> **Action item**: Return the data that follows exactly as it appears. Pictures do not belong in the copy.

> **The data**:
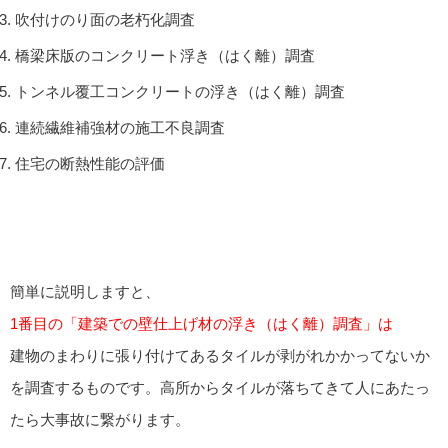
吹付けのり面の老朽化調査
橋梁床版のコンクリート浮き（はく離）調査
トンネル覆工コンクリートの浮き（はく離）調査
連続繊維補強材の施工不良調査
住宅の断熱性能の評価
簡単に説明しますと、
1番目の「建築での壁仕上げ材の浮き（はく離）調査」は
建物のまわりに張り付けてあるタイルが剥がれかかってないか
を調査するものです。高所からタイルが落ちてきて人にあたっ
たら大事故に繋がります。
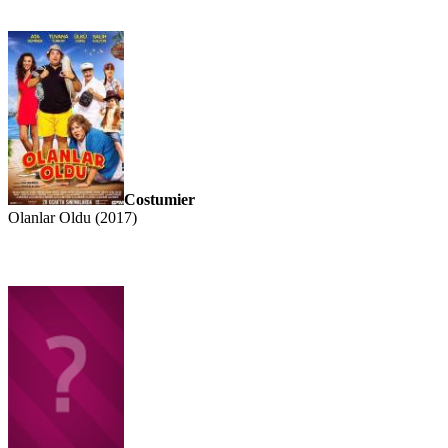
Costumier
Olanlar Oldu (2017)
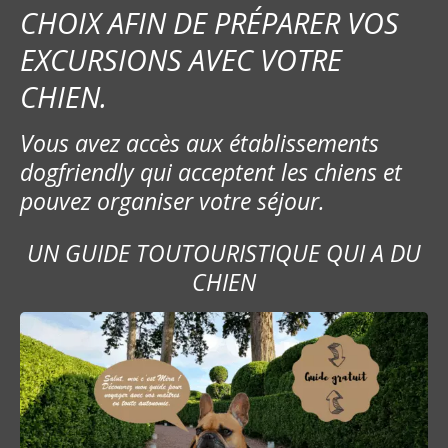
CHOIX AFIN DE PRÉPARER VOS
l
EXCURSIONS AVEC VOTRE
e
CHIEN.
Vous avez accès aux établissements
dogfriendly qui acceptent les chiens et
pouvez organiser votre séjour.
UN GUIDE TOUTOURISTIQUE QUI A DU
CHIEN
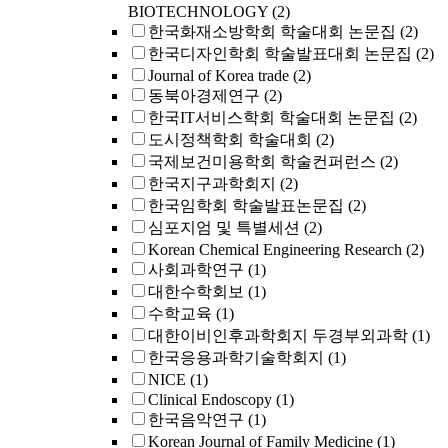
BIOTECHNOLOGY
(2)
한국화재소방학회 학술대회 논문집
(2)
한국디자인학회 학술발표대회 논문집
(2)
Journal of Korea trade
(2)
동북아경제연구
(2)
한국IT서비스학회 학술대회 논문집
(2)
도시정책학회 학술대회
(2)
국제보건미용학회 학술컨퍼런스
(2)
한국지구과학회지
(2)
한국임학회 학술발표논문집
(2)
심포지엄 및 특별세션
(2)
Korean Chemical Engineering Research
(2)
사회과학연구
(1)
대한수학회보
(1)
수학교육
(1)
대한이비인후과학회지 두경부외과학
(1)
한국응용과학기술학회지
(1)
NICE
(1)
Clinical Endoscopy
(1)
한국음악연구
(1)
Korean Journal of Family Medicine
(1)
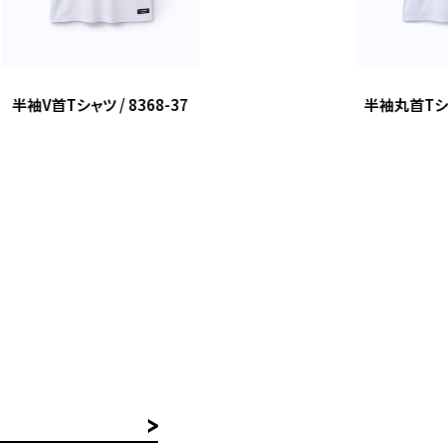
半袖V首Tシャツ / 8368-37
半袖丸首Tシャツ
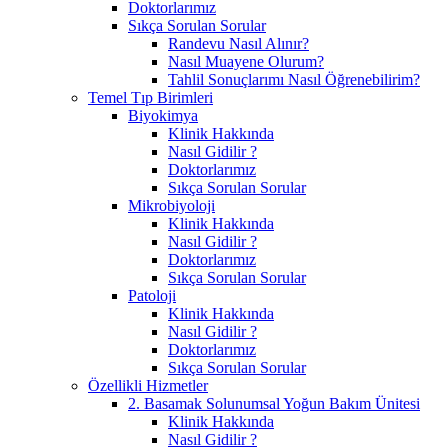
Doktorlarımız
Sıkça Sorulan Sorular
Randevu Nasıl Alınır?
Nasıl Muayene Olurum?
Tahlil Sonuçlarımı Nasıl Öğrenebilirim?
Temel Tıp Birimleri
Biyokimya
Klinik Hakkında
Nasıl Gidilir ?
Doktorlarımız
Sıkça Sorulan Sorular
Mikrobiyoloji
Klinik Hakkında
Nasıl Gidilir ?
Doktorlarımız
Sıkça Sorulan Sorular
Patoloji
Klinik Hakkında
Nasıl Gidilir ?
Doktorlarımız
Sıkça Sorulan Sorular
Özellikli Hizmetler
2. Basamak Solunumsal Yoğun Bakım Ünitesi
Klinik Hakkında
Nasıl Gidilir ?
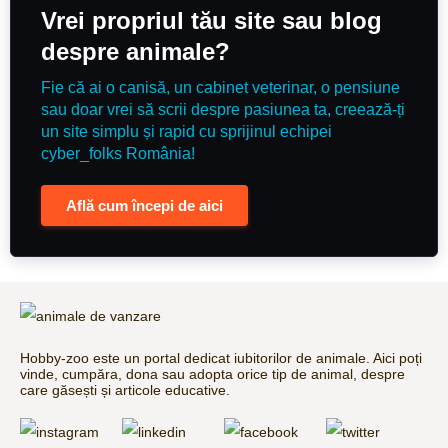
Vrei propriul tău site sau blog
despre animale?
Fie că ai o canisă, un cabinet veterinar, o pensiune
sau doar vrei să scrii despre pasiunea ta, creează-ți
un site simplu și rapid cu sprijinul echipei
cyber_folks România!
Află cum începi de aici
Hobby-zoo este un portal dedicat iubitorilor de animale. Aici poți
vinde, cumpăra, dona sau adopta orice tip de animal, despre
care găsești și articole educative.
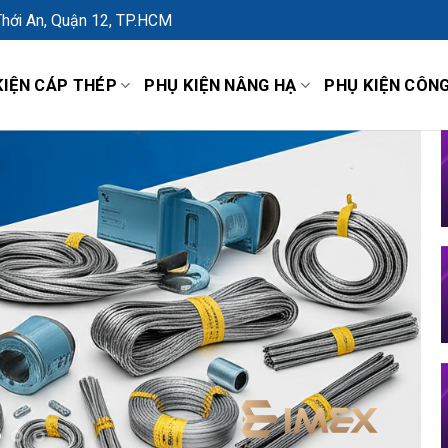
Thới An, Quận 12, TP.HCM
KIỆN CÁP THÉP
PHỤ KIỆN NÂNG HẠ
PHỤ KIỆN CÔN
TNHH SẢN XUẤT
G MẠI IMEX
An 19, Khu phố 2, phường Thới An, Quận
 Hồ Chí Minh, Việt Nam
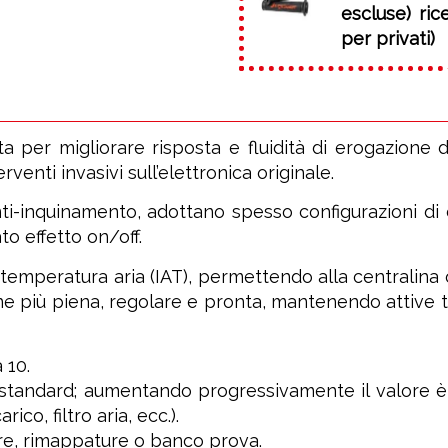
escluse) ri
per privati)
per migliorare risposta e fluidità di erogazione d
enti invasivi sull’elettronica originale.
ti-inquinamento, adottano spesso configurazioni 
to effetto on/off.
temperatura aria (IAT), permettendo alla centralina
ne più piena, regolare e pronta, mantenendo attive t
 10.
tandard; aumentando progressivamente il valore è p
ico, filtro aria, ecc.).
re, rimappature o banco prova.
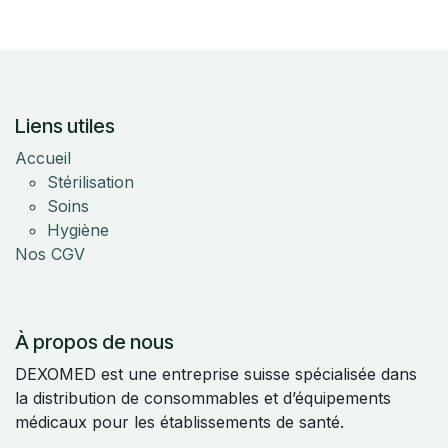
Liens utiles
Accueil
Stérilisation
Soins
Hygiène
Nos CGV
À propos de nous
DEXOMED est une entreprise suisse spécialisée dans
la distribution de consommables et d’équipements
médicaux pour les établissements de santé.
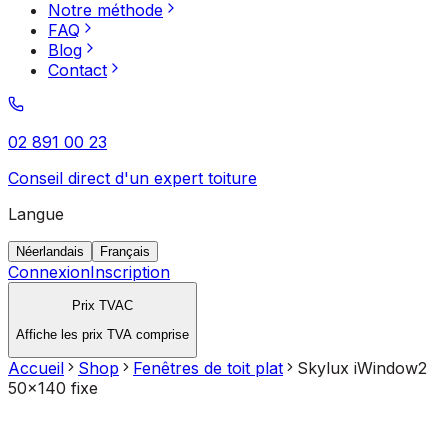
Notre méthode
FAQ
Blog
Contact
02 891 00 23
Conseil direct d'un expert toiture
Langue
Néerlandais
Français
Connexion
Inscription
Prix TVAC
Affiche les prix TVA comprise
Accueil
Shop
Fenêtres de toit plat
Skylux iWindow2
50x140 fixe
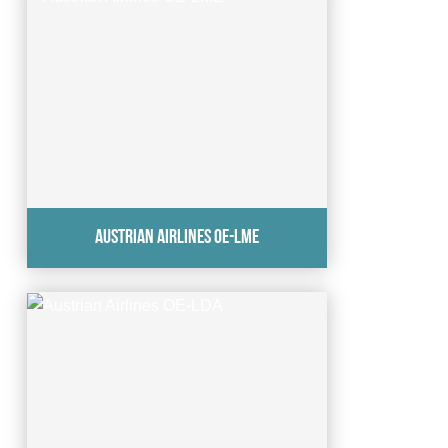
Austrian Airlines OE-LME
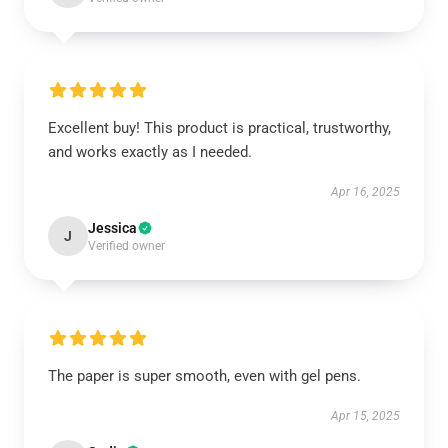
Excellent buy! This product is practical, trustworthy,
and works exactly as I needed.
Apr 16, 2025
Jessica
J
Verified owner
The paper is super smooth, even with gel pens.
Apr 15, 2025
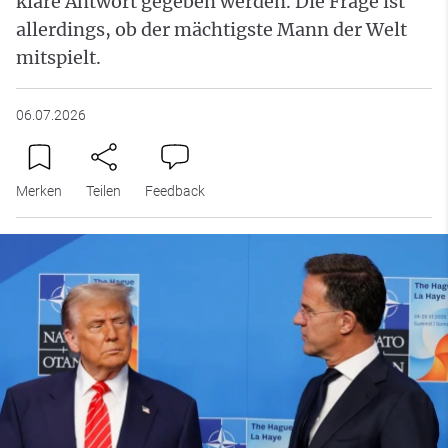
klare Antwort gegeben werden. Die Frage ist
allerdings, ob der mächtigste Mann der Welt
mitspielt.
06.07.2026
Merken
Teilen
Feedback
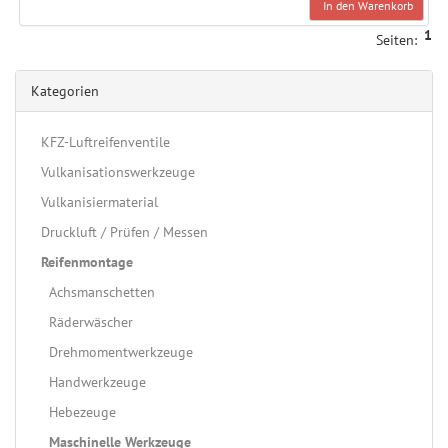
In den Warenkorb
1
Seiten:
Kategorien
KFZ-Luftreifenventile
Vulkanisationswerkzeuge
Vulkanisiermaterial
Druckluft / Prüfen / Messen
Reifenmontage
Achsmanschetten
Räderwäscher
Drehmomentwerkzeuge
Handwerkzeuge
Hebezeuge
Maschinelle Werkzeuge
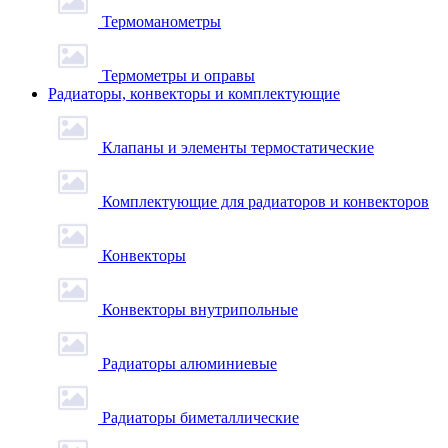
Термоманометры
Термометры и оправы
Радиаторы, конвекторы и комплектующие
Клапаны и элементы термостатические
Комплектующие для радиаторов и конвекторов
Конвекторы
Конвекторы внутрипольные
Радиаторы алюминиевые
Радиаторы биметаллические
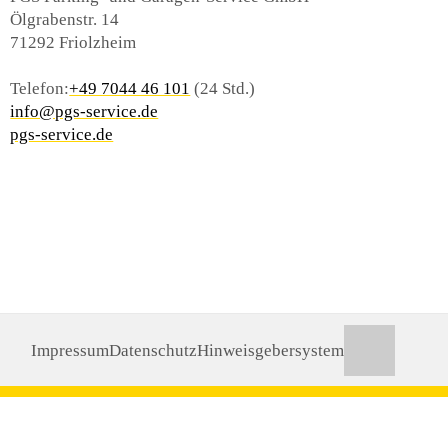
Ölgrabenstr. 14
71292 Friolzheim
Telefon:
+49 7044 46 101
(24 Std.)
info@pgs-service.de
pgs-service.de
Impressum
Datenschutz
Hinweisgebersystem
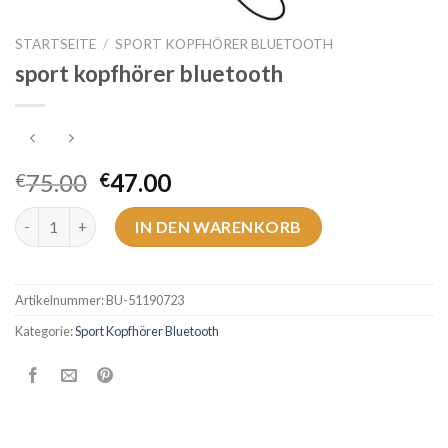
STARTSEITE
/
SPORT KOPFHÖRER BLUETOOTH
sport kopfhörer bluetooth
75.00
47.00
€
€
sport kopfhörer bluetooth Menge
IN DEN WARENKORB
Artikelnummer:
BU-51190723
Kategorie:
Sport Kopfhörer Bluetooth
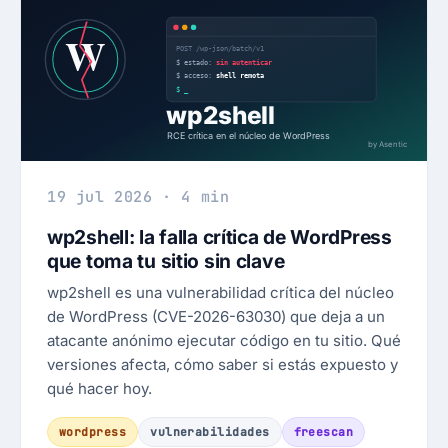
19 jul 2026 · 4 min
wp2shell: la falla crítica de WordPress
que toma tu sitio sin clave
wp2shell es una vulnerabilidad crítica del núcleo
de WordPress (CVE-2026-63030) que deja a un
atacante anónimo ejecutar código en tu sitio. Qué
versiones afecta, cómo saber si estás expuesto y
qué hacer hoy.
wordpress
vulnerabilidades
freescan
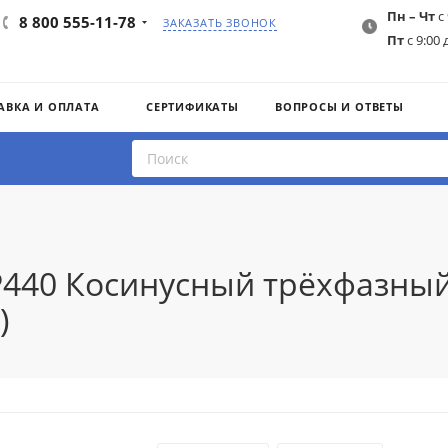
Пн – Чт
с 
8 800 555-11-78
ЗАКАЗАТЬ ЗВОНОК
Пт
с 9:00 
АВКА И ОПЛАТА
СЕРТИФИКАТЫ
ВОПРОСЫ И ОТВЕТЫ
3P440 Косинусный трёхфазны
)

> **Written response**:
吹付けのり面の老朽化調査
橋梁床版のコンクリート浮き（はく離）調査
トンネル覆工コンクリートの浮き（はく離）調査
連続繊維補強材の施工不良調査
住宅の断熱性能の評価
簡単に説明しますと、
1番目の「建築での壁仕上げ材の浮き（はく離）調査」は
建物のまわりに張り付けてあるタイルが剥がれかかってないか
を調査するものです。高所からタイルが落ちてきて人にあたっ
たら大事故に繋がります。
Costumier
Olanlar Oldu (2017)
CHOIX AFIN DE PRÉPARER VOS
l
EXCURSIONS AVEC VOTRE
e
CHIEN.
Vous avez accès aux établissements
dogfriendly qui acceptent les chiens et
pouvez organiser votre séjour.
UN GUIDE TOUTOURISTIQUE QUI A DU
CHIEN
BIOTECHNOLOGY
(2)
한국화재소방학회 학술대회 논문집
(2)
한국디자인학회 학술발표대회 논문집
(2)
Journal of Korea trade
(2)
동북아경제연구
(2)
한국IT서비스학회 학술대회 논문집
(2)
도시정책학회 학술대회
(2)
국제보건미용학회 학술컨퍼런스
(2)
한국지구과학회지
(2)
한국임학회 학술발표논문집
(2)
심포지엄 및 특별세션
(2)
Korean Chemical Engineering Research
(2)
사회과학연구
(1)
대한수학회보
(1)
수학교육
(1)
대한이비인후과학회지 두경부외과학
(1)
한국응용과학기술학회지
(1)
NICE
(1)
Clinical Endoscopy
(1)
한국음악연구
(1)
Korean Journal of Family Medicine
(1)
半袖V首Tシャツ / 8368-37
半袖丸首Tシャツ
Doktorlarımız
Sıkça Sorulan Sorular
Randevu Nasıl Alınır?
Nasıl Muayene Olurum?
Tahlil Sonuçlarımı Nasıl Öğrenebilirim?
Temel Tıp Birimleri
Biyokimya
Klinik Hakkında
Nasıl Gidilir ?
Doktorlarımız
Sıkça Sorulan Sorular
Mikrobiyoloji
Klinik Hakkında
Nasıl Gidilir ?
Doktorlarımız
Sıkça Sorulan Sorular
Patoloji
Klinik Hakkında
Nasıl Gidilir ?
Doktorlarımız
Sıkça Sorulan Sorular
Özellikli Hizmetler
2. Basamak Solunumsal Yoğun Bakım Ünitesi
Klinik Hakkında
Nasıl Gidilir ?
Vrei propriul tău site sau blog
despre animale?
Fie că ai o canisă, un cabinet veterinar, o pensiune
sau doar vrei să scrii despre pasiunea ta, creează-ți
un site simplu și rapid cu sprijinul echipei
cyber_folks România!
Află cum începi de aici
Hobby-zoo este un portal dedicat iubitorilor de animale. Aici poți
vinde, cumpăra, dona sau adopta orice tip de animal, despre
care găsești și articole educative.
Thới An, Quận 12, TP.HCM
KIỆN CÁP THÉP
PHỤ KIỆN NÂNG HẠ
PHỤ KIỆN CÔN
TNHH SẢN XUẤT
G MẠI IMEX
An 19, Khu phố 2, phường Thới An, Quận
 Hồ Chí Minh, Việt Nam
escluse) ri
per privati)
per migliorare risposta e fluidità di erogazione d
enti invasivi sull’elettronica originale.
ti-inquinamento, adottano spesso configurazioni 
to effetto on/off.
temperatura aria (IAT), permettendo alla centralina
ne più piena, regolare e pronta, mantenendo attive t
 10.
tandard; aumentando progressivamente il valore è p
ico, filtro aria, ecc.).
re, rimappature o banco prova.
Liens utiles
Accueil
Stérilisation
Soins
Hygiène
Nos CGV
À propos de nous
DEXOMED est une entreprise suisse spécialisée dans
la distribution de consommables et d’équipements
médicaux pour les établissements de santé.
Notre méthode
FAQ
Blog
Contact
02 891 00 23
Conseil direct d'un expert toiture
Langue
Néerlandais
Français
Connexion
Inscription
Prix TVAC
Affiche les prix TVA comprise
Accueil
Shop
Fenêtres de toit plat
Skylux iWindow2
50x140 fixe
Austrian Airlines OE-LME
Excellent buy! This product is practical, trustworthy,
and works exactly as I needed.
Apr 16, 2025
Jessica
J
Verified owner
The paper is super smooth, even with gel pens.
Apr 15, 2025
klare Antwort gegeben werden. Die Frage ist
allerdings, ob der mächtigste Mann der Welt
mitspielt.
06.07.2026
Merken
Teilen
Feedback
In den Warenkorb
1
Seiten:
Kategorien
KFZ-Luftreifenventile
Vulkanisationswerkzeuge
Vulkanisiermaterial
Druckluft / Prüfen / Messen
Reifenmontage
Achsmanschetten
Räderwäscher
Drehmomentwerkzeuge
Handwerkzeuge
Hebezeuge
Maschinelle Werkzeuge
Термоманометры
Термометры и оправы
Радиаторы, конвекторы и комплектующие
Клапаны и элементы термостатические
Комплектующие для радиаторов и конвекторов
Конвекторы
Конвекторы внутрипольные
Радиаторы алюминиевые
Радиаторы биметаллические
Ölgrabenstr. 14
71292 Friolzheim
Telefon:
+49 7044 46 101
(24 Std.)
info@pgs-service.de
pgs-service.de
Impressum
Datenschutz
Hinweisgebersystem
STARTSEITE
/
SPORT KOPFHÖRER BLUETOOTH
sport kopfhörer bluetooth
75.00
47.00
€
€
sport kopfhörer bluetooth Menge
IN DEN WARENKORB
Artikelnummer:
BU-51190723
Kategorie:
Sport Kopfhörer Bluetooth
19 jul 2026 · 4 min
wp2shell: la falla crítica de WordPress
que toma tu sitio sin clave
wp2shell es una vulnerabilidad crítica del núcleo
de WordPress (CVE-2026-63030) que deja a un
atacante anónimo ejecutar código en tu sitio. Qué
versiones afecta, cómo saber si estás expuesto y
qué hacer hoy.
wordpress
vulnerabilidades
freescan
Пн – Чт
с 
8 800 555-11-78
ЗАКАЗАТЬ ЗВОНОК
Пт
с 9:00 
АВКА И ОПЛАТА
СЕРТИФИКАТЫ
ВОПРОСЫ И ОТВЕТЫ
3P440 Косинусный трёхфазны
)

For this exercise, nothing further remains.